Passage shown:
BEGIN

Pareiorhaphis lophia
- Conservation status: Least Concern (IUCN 3.1)

Scientific classification
- Kingdom: Animalia
- Phylum: Chordata
- Class: Actinopterygii
- Order: Siluriformes
- Family: Loricariidae
- Genus: Pareiorhaphis
- Species: P. lophia
- Binomial name: Pareiorhaphis lophia E. H. L. Pereira & Zanata, 2014

= Pareiorhaphis lophia =

- Authority: E. H. L. Pereira & Zanata, 2014
- Conservation status: LC

Species of catfish

Pareiorhaphis lophia is a species of freshwater ray-finned fish belonging to the family Loricariidae, the suckermouth armoured catfishes, and the subfamily Hypoptopomatinae, the cascudinhos. This catfish is endemic to Brazil.

==Taxonomy==
Pareiorhaphis lophia was first formally described in 2014 by the Brazilian ichthyologists Edson H. L. Pereira and Angela M. Zanata with its type locality given as Bahia State, Lençóis, Paraguaçu River drainage, Santo Antônio River at a bridge on the BR-242 road at 12°29’37"S, 41°19’38"W, from an elevation of 350 m. Eschmeyer's Catalog of Fishes classifies the genus Pareiorhaphus in the subfamily Hypoptopomatinae, the cascudinhos, within the suckermouth armored catfish family Loricariidae.

END

Data extract:
BEGIN

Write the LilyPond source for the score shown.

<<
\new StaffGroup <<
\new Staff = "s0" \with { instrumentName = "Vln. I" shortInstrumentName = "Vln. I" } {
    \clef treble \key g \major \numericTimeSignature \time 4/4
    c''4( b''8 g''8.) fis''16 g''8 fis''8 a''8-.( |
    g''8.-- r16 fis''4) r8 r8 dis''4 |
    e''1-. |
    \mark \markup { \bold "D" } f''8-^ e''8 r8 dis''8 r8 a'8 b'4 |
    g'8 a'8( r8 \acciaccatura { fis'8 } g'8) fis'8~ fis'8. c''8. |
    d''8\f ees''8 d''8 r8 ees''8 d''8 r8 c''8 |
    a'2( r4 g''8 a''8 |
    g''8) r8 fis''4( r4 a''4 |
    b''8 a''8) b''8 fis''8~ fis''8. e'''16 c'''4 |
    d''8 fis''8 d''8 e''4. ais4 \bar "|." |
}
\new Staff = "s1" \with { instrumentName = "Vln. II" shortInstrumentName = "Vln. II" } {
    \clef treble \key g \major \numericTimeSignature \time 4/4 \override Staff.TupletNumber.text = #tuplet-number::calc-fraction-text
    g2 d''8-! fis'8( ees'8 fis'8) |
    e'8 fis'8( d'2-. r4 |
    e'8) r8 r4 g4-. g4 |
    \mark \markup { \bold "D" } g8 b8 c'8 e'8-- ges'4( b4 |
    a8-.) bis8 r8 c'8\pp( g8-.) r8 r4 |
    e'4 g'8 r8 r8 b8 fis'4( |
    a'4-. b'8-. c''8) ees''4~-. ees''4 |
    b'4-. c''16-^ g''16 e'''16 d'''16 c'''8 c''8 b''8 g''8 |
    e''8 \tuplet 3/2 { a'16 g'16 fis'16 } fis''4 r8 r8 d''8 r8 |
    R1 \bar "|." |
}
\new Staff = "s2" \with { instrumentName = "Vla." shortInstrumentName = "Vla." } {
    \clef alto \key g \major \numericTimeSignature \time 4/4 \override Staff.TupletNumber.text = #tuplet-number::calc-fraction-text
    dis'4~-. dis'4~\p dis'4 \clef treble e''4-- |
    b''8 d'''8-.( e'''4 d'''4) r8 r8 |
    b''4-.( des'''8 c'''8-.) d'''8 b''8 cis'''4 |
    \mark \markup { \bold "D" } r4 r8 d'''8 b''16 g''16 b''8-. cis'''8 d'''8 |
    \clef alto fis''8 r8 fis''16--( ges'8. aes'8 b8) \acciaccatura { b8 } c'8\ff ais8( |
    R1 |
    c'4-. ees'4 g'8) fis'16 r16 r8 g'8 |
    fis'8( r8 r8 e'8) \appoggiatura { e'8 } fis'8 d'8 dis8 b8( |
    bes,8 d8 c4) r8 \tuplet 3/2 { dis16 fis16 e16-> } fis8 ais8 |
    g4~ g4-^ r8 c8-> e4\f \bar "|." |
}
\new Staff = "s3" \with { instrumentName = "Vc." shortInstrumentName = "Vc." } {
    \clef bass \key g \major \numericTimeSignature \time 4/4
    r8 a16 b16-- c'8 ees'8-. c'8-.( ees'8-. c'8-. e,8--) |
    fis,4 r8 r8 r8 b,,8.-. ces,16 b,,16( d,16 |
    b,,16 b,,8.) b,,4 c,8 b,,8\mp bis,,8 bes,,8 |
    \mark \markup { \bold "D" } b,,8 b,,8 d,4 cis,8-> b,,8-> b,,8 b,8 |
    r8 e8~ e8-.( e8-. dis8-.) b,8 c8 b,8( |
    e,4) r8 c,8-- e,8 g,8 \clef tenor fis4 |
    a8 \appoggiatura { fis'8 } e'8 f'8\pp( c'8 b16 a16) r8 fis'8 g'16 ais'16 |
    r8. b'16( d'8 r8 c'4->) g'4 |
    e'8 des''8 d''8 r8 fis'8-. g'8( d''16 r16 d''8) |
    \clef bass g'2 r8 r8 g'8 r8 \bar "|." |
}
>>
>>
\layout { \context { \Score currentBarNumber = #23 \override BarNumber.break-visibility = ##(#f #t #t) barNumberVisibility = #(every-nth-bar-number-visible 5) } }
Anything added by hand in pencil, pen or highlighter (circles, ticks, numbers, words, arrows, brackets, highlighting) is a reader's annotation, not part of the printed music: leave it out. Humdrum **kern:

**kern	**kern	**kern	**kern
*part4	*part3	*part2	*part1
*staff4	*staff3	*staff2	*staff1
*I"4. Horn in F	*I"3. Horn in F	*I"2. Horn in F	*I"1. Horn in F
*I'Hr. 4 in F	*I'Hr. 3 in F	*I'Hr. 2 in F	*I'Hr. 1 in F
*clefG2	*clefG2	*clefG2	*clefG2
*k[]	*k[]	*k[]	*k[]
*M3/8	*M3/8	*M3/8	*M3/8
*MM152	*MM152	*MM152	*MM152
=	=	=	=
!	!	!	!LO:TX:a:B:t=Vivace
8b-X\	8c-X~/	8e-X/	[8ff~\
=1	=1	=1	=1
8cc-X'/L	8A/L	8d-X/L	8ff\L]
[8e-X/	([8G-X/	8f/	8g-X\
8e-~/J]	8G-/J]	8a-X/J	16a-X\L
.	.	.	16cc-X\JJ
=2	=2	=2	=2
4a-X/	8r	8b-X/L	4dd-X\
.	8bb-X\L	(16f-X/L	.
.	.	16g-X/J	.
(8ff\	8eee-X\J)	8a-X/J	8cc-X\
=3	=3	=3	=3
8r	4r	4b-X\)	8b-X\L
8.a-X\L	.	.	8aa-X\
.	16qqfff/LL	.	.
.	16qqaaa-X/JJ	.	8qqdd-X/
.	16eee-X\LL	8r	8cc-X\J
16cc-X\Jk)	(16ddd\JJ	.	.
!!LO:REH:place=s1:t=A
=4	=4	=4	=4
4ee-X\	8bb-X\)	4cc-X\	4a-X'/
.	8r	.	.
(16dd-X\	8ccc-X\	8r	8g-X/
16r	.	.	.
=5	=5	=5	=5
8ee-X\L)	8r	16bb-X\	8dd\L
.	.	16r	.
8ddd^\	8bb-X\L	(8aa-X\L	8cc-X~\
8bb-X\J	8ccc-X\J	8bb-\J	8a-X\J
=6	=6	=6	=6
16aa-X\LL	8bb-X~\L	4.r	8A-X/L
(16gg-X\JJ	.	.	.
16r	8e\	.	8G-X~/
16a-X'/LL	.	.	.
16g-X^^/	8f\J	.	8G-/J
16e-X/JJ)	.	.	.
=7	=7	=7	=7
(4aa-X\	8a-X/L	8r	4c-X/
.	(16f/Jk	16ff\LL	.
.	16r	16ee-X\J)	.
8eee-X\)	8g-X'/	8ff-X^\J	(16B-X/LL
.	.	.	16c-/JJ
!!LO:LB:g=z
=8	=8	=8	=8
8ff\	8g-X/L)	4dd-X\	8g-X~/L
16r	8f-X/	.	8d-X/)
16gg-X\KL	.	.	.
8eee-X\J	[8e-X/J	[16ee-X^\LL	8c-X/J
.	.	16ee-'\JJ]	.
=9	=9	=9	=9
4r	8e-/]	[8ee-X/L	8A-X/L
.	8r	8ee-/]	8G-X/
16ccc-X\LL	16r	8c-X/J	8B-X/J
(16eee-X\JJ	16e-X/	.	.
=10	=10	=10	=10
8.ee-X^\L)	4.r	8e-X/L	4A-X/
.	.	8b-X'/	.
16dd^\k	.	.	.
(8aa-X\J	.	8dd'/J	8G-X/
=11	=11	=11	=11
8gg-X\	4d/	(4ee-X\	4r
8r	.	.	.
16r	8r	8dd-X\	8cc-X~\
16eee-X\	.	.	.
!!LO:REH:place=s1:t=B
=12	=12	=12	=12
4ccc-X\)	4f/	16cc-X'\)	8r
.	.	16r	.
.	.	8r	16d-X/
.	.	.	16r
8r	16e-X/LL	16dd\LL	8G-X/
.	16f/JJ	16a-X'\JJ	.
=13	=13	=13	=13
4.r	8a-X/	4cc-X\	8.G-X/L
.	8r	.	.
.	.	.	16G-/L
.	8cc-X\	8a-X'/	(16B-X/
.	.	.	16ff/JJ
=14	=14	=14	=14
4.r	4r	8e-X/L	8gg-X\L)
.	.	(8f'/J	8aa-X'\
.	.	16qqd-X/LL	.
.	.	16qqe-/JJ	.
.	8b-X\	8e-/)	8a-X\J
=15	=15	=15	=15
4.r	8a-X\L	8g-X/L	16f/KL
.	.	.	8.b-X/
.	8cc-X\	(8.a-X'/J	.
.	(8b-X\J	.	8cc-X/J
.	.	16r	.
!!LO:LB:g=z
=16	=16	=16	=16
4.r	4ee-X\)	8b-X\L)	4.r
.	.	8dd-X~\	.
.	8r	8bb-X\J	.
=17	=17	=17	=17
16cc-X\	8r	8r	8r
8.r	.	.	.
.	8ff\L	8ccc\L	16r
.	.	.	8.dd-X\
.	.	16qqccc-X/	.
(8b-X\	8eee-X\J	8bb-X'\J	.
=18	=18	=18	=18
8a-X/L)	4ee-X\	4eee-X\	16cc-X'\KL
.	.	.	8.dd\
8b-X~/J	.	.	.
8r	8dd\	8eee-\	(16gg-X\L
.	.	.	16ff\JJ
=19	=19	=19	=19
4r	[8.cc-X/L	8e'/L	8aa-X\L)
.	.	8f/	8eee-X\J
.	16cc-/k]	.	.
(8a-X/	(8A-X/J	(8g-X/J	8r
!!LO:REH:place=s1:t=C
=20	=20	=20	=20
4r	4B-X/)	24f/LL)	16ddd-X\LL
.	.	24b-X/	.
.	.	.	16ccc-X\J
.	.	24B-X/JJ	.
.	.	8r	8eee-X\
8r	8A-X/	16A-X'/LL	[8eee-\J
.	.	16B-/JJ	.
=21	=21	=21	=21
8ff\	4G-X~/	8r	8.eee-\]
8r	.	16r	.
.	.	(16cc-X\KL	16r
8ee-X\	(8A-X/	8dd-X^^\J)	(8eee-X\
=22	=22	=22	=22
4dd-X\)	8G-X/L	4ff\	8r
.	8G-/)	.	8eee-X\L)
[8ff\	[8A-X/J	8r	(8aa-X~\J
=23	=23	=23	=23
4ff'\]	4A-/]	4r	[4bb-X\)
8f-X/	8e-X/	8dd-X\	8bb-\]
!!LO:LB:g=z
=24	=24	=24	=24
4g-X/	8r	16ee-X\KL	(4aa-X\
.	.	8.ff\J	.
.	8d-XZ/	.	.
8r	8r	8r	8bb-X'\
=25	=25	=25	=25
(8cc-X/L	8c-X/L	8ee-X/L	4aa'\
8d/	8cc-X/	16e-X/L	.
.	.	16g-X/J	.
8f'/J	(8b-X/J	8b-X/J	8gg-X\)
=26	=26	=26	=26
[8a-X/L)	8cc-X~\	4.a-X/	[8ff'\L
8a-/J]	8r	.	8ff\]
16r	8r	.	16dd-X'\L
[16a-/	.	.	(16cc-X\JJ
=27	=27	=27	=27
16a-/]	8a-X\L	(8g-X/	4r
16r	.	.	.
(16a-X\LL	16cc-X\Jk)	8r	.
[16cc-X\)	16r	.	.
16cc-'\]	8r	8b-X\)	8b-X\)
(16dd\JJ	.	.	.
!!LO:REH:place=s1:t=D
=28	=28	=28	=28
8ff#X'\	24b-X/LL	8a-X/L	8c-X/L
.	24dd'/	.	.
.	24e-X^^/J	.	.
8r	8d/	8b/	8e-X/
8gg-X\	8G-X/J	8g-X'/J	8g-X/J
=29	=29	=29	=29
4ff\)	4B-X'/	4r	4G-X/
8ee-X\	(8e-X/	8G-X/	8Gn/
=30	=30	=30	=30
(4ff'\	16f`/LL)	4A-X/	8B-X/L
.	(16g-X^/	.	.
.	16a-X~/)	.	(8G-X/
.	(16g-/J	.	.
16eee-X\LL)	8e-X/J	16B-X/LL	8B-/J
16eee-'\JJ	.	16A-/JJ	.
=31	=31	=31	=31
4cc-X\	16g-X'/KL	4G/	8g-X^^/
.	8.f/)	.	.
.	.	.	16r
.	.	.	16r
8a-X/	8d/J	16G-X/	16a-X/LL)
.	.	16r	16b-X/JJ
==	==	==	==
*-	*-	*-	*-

END

Problem description: Rewrite the Pareiorhaphis lophia article from "Species of catfish" to "catfish family Loricariidae.", changing "suckermouth" to "sucker-mouth" throughout.

Answer area:
Species of catfish

Pareiorhaphis lophia is a species of freshwater ray-finned fish belonging to the family Loricariidae, the sucker-mouth armoured catfishes, and the subfamily Hypoptopomatinae, the cascudinhos. This catfish is endemic to Brazil.

==Taxonomy==
Pareiorhaphis lophia was first formally described in 2014 by the Brazilian ichthyologists Edson H. L. Pereira and Angela M. Zanata with its type locality given as Bahia State, Lençóis, Paraguaçu River drainage, Santo Antônio River at a bridge on the BR-242 road at 12°29’37"S, 41°19’38"W, from an elevation of 350 m. Eschmeyer's Catalog of Fishes classifies the genus Pareiorhaphus in the subfamily Hypoptopomatinae, the cascudinhos, within the sucker-mouth armored catfish family Loricariidae.